• **Your task**
Print every line of the data below with no changes, leaving out the pictures.

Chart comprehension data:
=-=-=-=-=

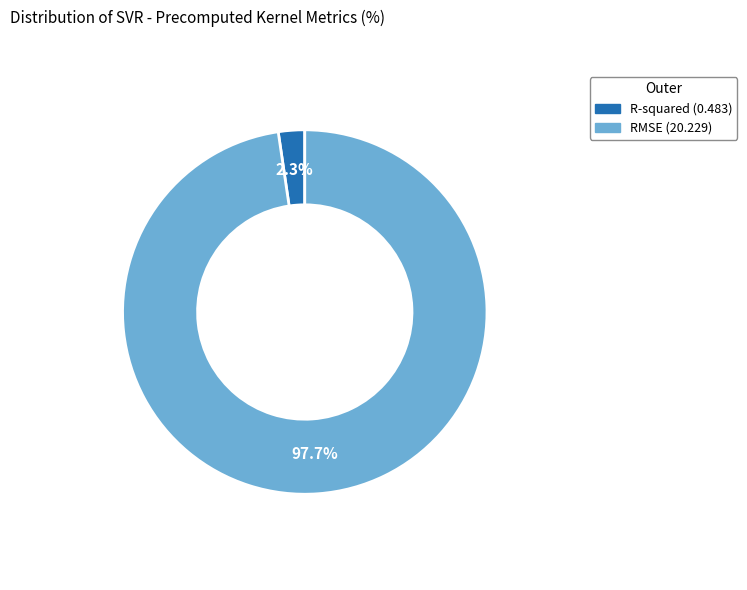

To the nearest percent, what percentage of the pie is R-squared?

2%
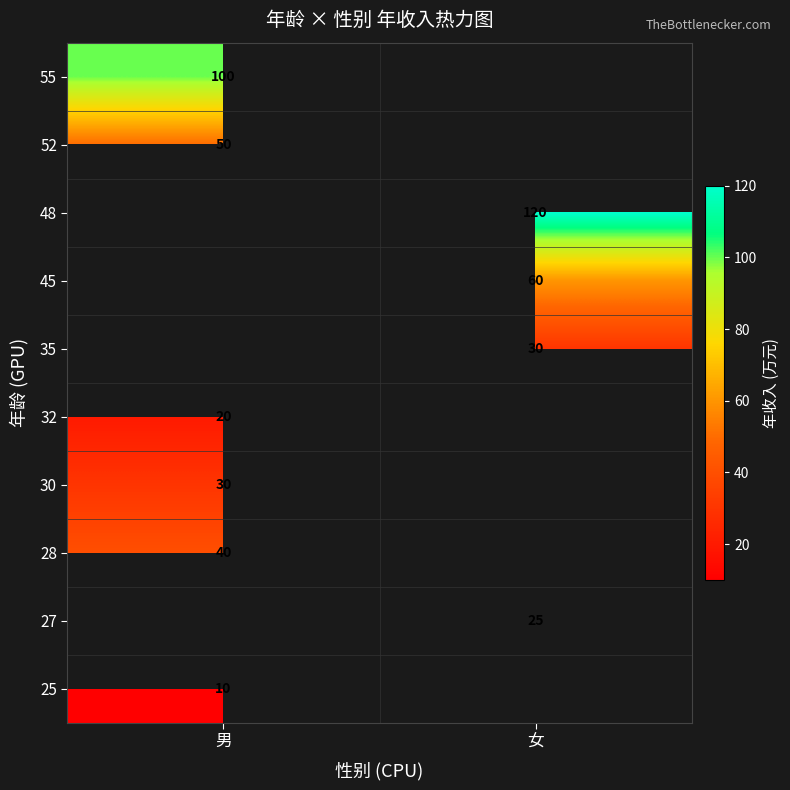

Is it true that 32 equals 20 at 男?

True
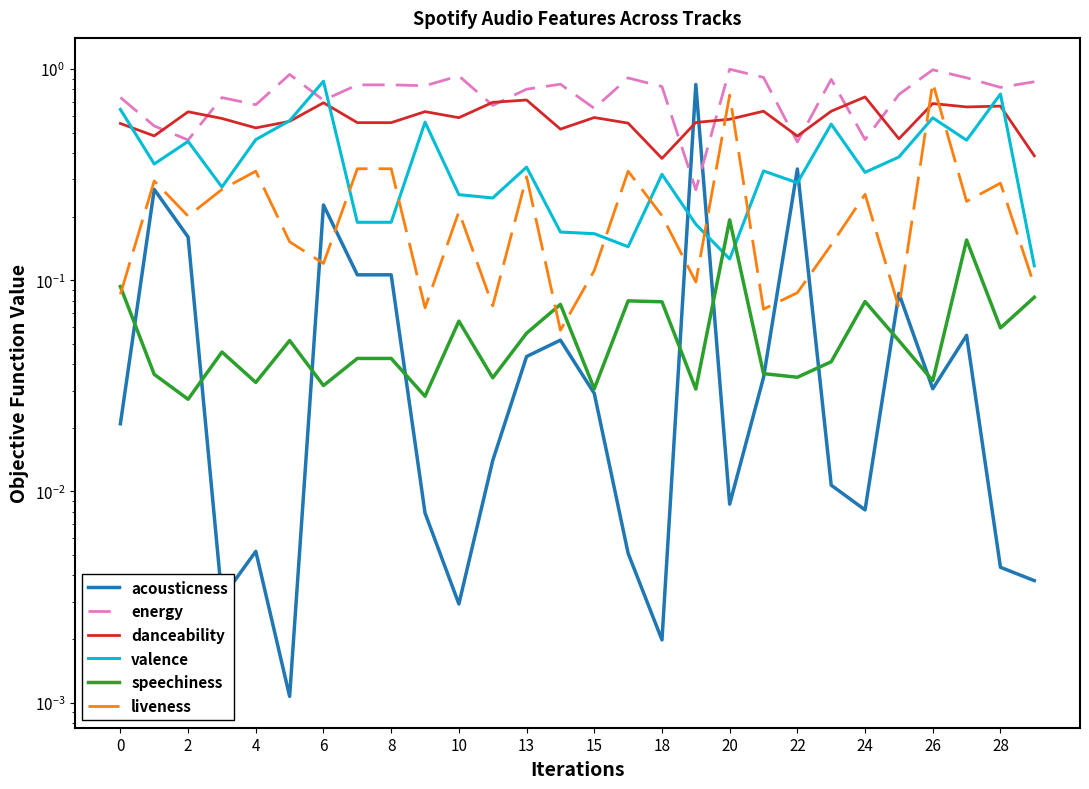

Does the chart have visible grid lines?

No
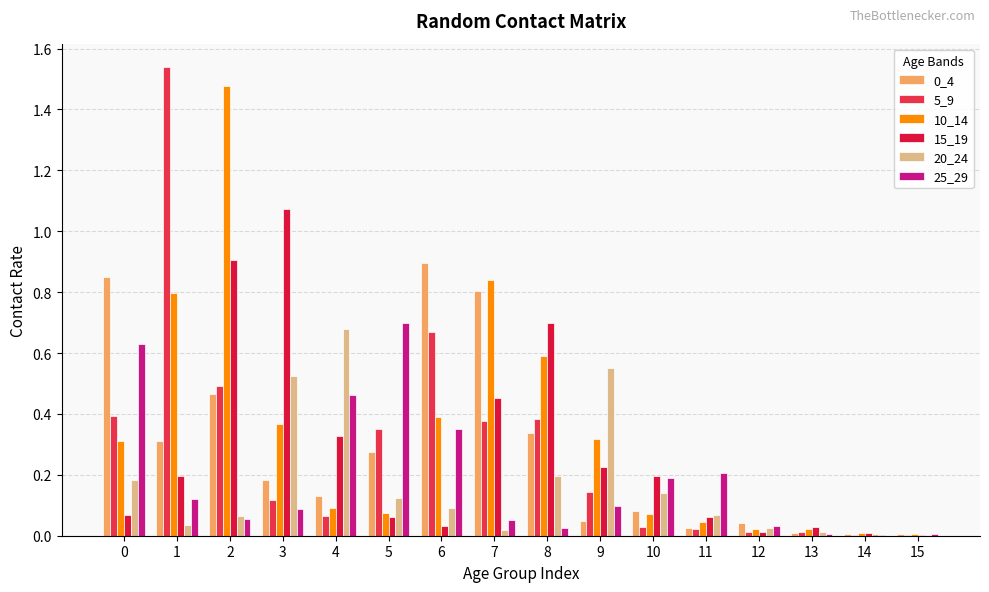

Which series has the largest range (max minus min)?

5_9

=-=-=-=-=

• **Task solution**
To the nearest percent, what percentage of the pie is R-squared?

2%

Is it true that 32 equals 20 at 男?

True

Does the chart have visible grid lines?

No

Which series has the largest range (max minus min)?

5_9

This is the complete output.